▶ **RAW DATA**
■ ■ ■ ■
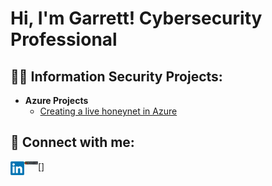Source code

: <h1>Hi, I'm Garrett! Cybersecurity Professional <br/></h1>

<h2>👨‍💻 Information Security Projects:</h2>

- <b>Azure Projects</b>
  - [Creating a live honeynet in Azure](https://github.com/garrettjns/honeynet-siem)

<h2> 🤳 Connect with me:</h2>

[<img align="left" alt="Garrett Jones | LinkedIn" width="22px" src="https://github.com/garrettjns/garrettjns/blob/main/LinkedIn_logo_initials.png" />][linkedin]

[linkedin]: https://www.linkedin.com/in/garrett-jones-0036b9150/





[<img align="left" alt="Garrett Jones | TryHackMe" width="22px" src="https://github.com/garrettjns/garrettjns/blob/main/badge.png" />]

<!--
**joshmadakor1/joshmadakor1** is a ✨ _special_ ✨ repository because its `README.md` (this file) appears on your GitHub profile.

Here are some ideas to get you started:

- 🔭 I’m currently working on ...
- 🌱 I’m currently learning ...
- 👯 I’m looking to collaborate on ...
- 🤔 I’m looking for help with ...
- 💬 Ask me about ...
- 📫 How to reach me: ...
- 😄 Pronouns: ...
- ⚡ Fun fact: ...
-->
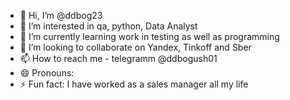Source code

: - 👋 Hi, I’m @ddbog23
- 👀 I’m interested in qa, python, Data Analyst
- 🌱 I’m currently learning work in testing as well as programming
- 💞️ I’m looking to collaborate on Yandex, Tinkoff and Sber
- 📫 How to reach me - telegramm @ddbogush01
- 😄 Pronouns: 
- ⚡ Fun fact: I have worked as a sales manager all my life

<!---
ddbog23/ddbog23 is a ✨ special ✨ repository because its `README.md` (this file) appears on your GitHub profile.
You can click the Preview link to take a look at your changes.
--->
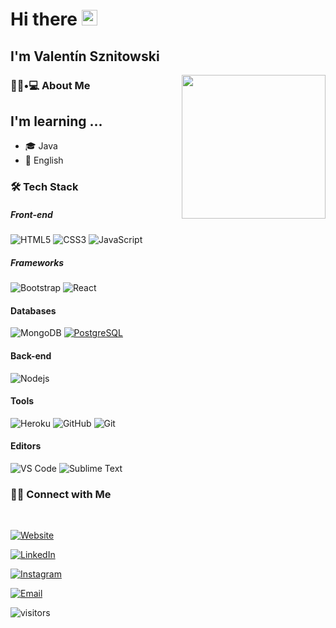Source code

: 

# Hi there <img src="https://github.com/souvikguria98/souvikguria98/blob/master/Hi.gif" width="25"> <h2> I'm Valentín Sznitowski</h2>

<img align='right' src="https://media.giphy.com/media/M9gbBd9nbDrOTu1Mqx/giphy.gif" width="230">

<h3> 👨🏻•💻 About Me </h3>

## I'm learning ...
- 🎓 Java
- 🌱 English


<h3>🛠 Tech Stack</h3>

##### Front-end
![HTML5](https://img.shields.io/badge/-HTML5-%23E44D27?style=flat-square&logo=html5&logoColor=ffffff)
![CSS3](https://img.shields.io/badge/-CSS3-%231572B6?style=flat-square&logo=css3)
![JavaScript](https://img.shields.io/badge/-JavaScript-%23F7DF1C?style=flat-square&logo=javascript&logoColor=000000&labelColor=%23F7DF1C&color=%23FFCE5A)

##### Frameworks
![Bootstrap](https://img.shields.io/badge/-Bootstrap-563D7C?style=flat-square&logo=bootstrap)
![React](https://img.shields.io/badge/-React-222222?style=flat&logo=React&logoColor=61DAFB)

#### Databases
![MongoDB](https://img.shields.io/badge/-MongoDB-black?style=flat-square&logo=mongodb)
[![PostgreSQL](https://img.shields.io/badge/-PostgreSQL-336791?style=flat-square&logo=postgresql&link=https://github.com/LuizCarlosAbbott/)](https://github.com/LuizCarlosAbbott/)

#### Back-end
![Nodejs](https://img.shields.io/badge/-Nodejs-black?style=flat-square&logo=Node.js)

#### Tools
![Heroku](https://img.shields.io/badge/-Heroku-430098?style=flat-square&logo=heroku)
![GitHub](https://img.shields.io/badge/-GitHub-181717?&logo=github)
![Git](https://img.shields.io/badge/-Git-black?style=plastic&logo=git)

#### Editors
![VS Code](http://img.shields.io/badge/-VS%20Code-007ACC?style=flat-square&logo=visual-studio-code)
![Sublime Text](http://img.shields.io/badge/-Sublime%20Text-3C4858?style=flat-square&logo=sublime-text)


<h3> 🤝🏻 Connect with Me </h3>

<br>


<p align="center">

<a href="https://portfoliosznitowski.netlify.app/"><img alt="Website" src="https://img.shields.io/badge/portfoliosznitowski.netlify.app-black?style=flat-square&logo=google-chrome"></a>

<a href="https://www.linkedin.com/in/valent%C3%ADn-sznitowski/"><img alt="LinkedIn" src="https://img.shields.io/badge/LinkedIn-Valentin%20Sznitowski-blue?style=flat-square&logo=linkedin"></a>

<a href="https://www.instagram.com/valentin_sznitowski/?hl=es-la"><img alt="Instagram" src="https://img.shields.io/badge/Instagram-Sznitowski Valentin-red?style=flat-square&logo=instagram"></a>

<a href="mailto:vsznitowski@gmail.com"><img alt="Email" src="https://img.shields.io/badge/Email-vsznitowski@gmail.com-blue?style=flat-square&logo=gmail"></a>

</p>


![visitors](https://visitor-badge.glitch.me/badge?page_id=sznitowski.visitor-badge)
■ ■ ■ ■
▶ **PROBLEM REQUIREMENTS**
Reproduce the whole listing above line for line, without changing a character, and leave out the pictures.

▶ **FINAL ANSWER**
Source code

: <h1>Hi, I'm Garrett! Cybersecurity Professional <br/></h1>

<h2>👨‍💻 Information Security Projects:</h2>

- <b>Azure Projects</b>
  - [Creating a live honeynet in Azure](https://github.com/garrettjns/honeynet-siem)

<h2> 🤳 Connect with me:</h2>

[<img align="left" alt="Garrett Jones | LinkedIn" width="22px" src="https://github.com/garrettjns/garrettjns/blob/main/LinkedIn_logo_initials.png" />][linkedin]

[linkedin]: https://www.linkedin.com/in/garrett-jones-0036b9150/





[<img align="left" alt="Garrett Jones | TryHackMe" width="22px" src="https://github.com/garrettjns/garrettjns/blob/main/badge.png" />]

<!--
**joshmadakor1/joshmadakor1** is a ✨ _special_ ✨ repository because its `README.md` (this file) appears on your GitHub profile.

Here are some ideas to get you started:

- 🔭 I’m currently working on ...
- 🌱 I’m currently learning ...
- 👯 I’m looking to collaborate on ...
- 🤔 I’m looking for help with ...
- 💬 Ask me about ...
- 📫 How to reach me: ...
- 😄 Pronouns: ...
- ⚡ Fun fact: ...
-->
Source code

: - 👋 Hi, I’m @ddbog23
- 👀 I’m interested in qa, python, Data Analyst
- 🌱 I’m currently learning work in testing as well as programming
- 💞️ I’m looking to collaborate on Yandex, Tinkoff and Sber
- 📫 How to reach me - telegramm @ddbogush01
- 😄 Pronouns: 
- ⚡ Fun fact: I have worked as a sales manager all my life

<!---
ddbog23/ddbog23 is a ✨ special ✨ repository because its `README.md` (this file) appears on your GitHub profile.
You can click the Preview link to take a look at your changes.
--->
Source code

: 

# Hi there <img src="https://github.com/souvikguria98/souvikguria98/blob/master/Hi.gif" width="25"> <h2> I'm Valentín Sznitowski</h2>

<img align='right' src="https://media.giphy.com/media/M9gbBd9nbDrOTu1Mqx/giphy.gif" width="230">

<h3> 👨🏻•💻 About Me </h3>

## I'm learning ...
- 🎓 Java
- 🌱 English


<h3>🛠 Tech Stack</h3>

##### Front-end
![HTML5](https://img.shields.io/badge/-HTML5-%23E44D27?style=flat-square&logo=html5&logoColor=ffffff)
![CSS3](https://img.shields.io/badge/-CSS3-%231572B6?style=flat-square&logo=css3)
![JavaScript](https://img.shields.io/badge/-JavaScript-%23F7DF1C?style=flat-square&logo=javascript&logoColor=000000&labelColor=%23F7DF1C&color=%23FFCE5A)

##### Frameworks
![Bootstrap](https://img.shields.io/badge/-Bootstrap-563D7C?style=flat-square&logo=bootstrap)
![React](https://img.shields.io/badge/-React-222222?style=flat&logo=React&logoColor=61DAFB)

#### Databases
![MongoDB](https://img.shields.io/badge/-MongoDB-black?style=flat-square&logo=mongodb)
[![PostgreSQL](https://img.shields.io/badge/-PostgreSQL-336791?style=flat-square&logo=postgresql&link=https://github.com/LuizCarlosAbbott/)](https://github.com/LuizCarlosAbbott/)

#### Back-end
![Nodejs](https://img.shields.io/badge/-Nodejs-black?style=flat-square&logo=Node.js)

#### Tools
![Heroku](https://img.shields.io/badge/-Heroku-430098?style=flat-square&logo=heroku)
![GitHub](https://img.shields.io/badge/-GitHub-181717?&logo=github)
![Git](https://img.shields.io/badge/-Git-black?style=plastic&logo=git)

#### Editors
![VS Code](http://img.shields.io/badge/-VS%20Code-007ACC?style=flat-square&logo=visual-studio-code)
![Sublime Text](http://img.shields.io/badge/-Sublime%20Text-3C4858?style=flat-square&logo=sublime-text)


<h3> 🤝🏻 Connect with Me </h3>

<br>


<p align="center">

<a href="https://portfoliosznitowski.netlify.app/"><img alt="Website" src="https://img.shields.io/badge/portfoliosznitowski.netlify.app-black?style=flat-square&logo=google-chrome"></a>

<a href="https://www.linkedin.com/in/valent%C3%ADn-sznitowski/"><img alt="LinkedIn" src="https://img.shields.io/badge/LinkedIn-Valentin%20Sznitowski-blue?style=flat-square&logo=linkedin"></a>

<a href="https://www.instagram.com/valentin_sznitowski/?hl=es-la"><img alt="Instagram" src="https://img.shields.io/badge/Instagram-Sznitowski Valentin-red?style=flat-square&logo=instagram"></a>

<a href="mailto:vsznitowski@gmail.com"><img alt="Email" src="https://img.shields.io/badge/Email-vsznitowski@gmail.com-blue?style=flat-square&logo=gmail"></a>

</p>


![visitors](https://visitor-badge.glitch.me/badge?page_id=sznitowski.visitor-badge)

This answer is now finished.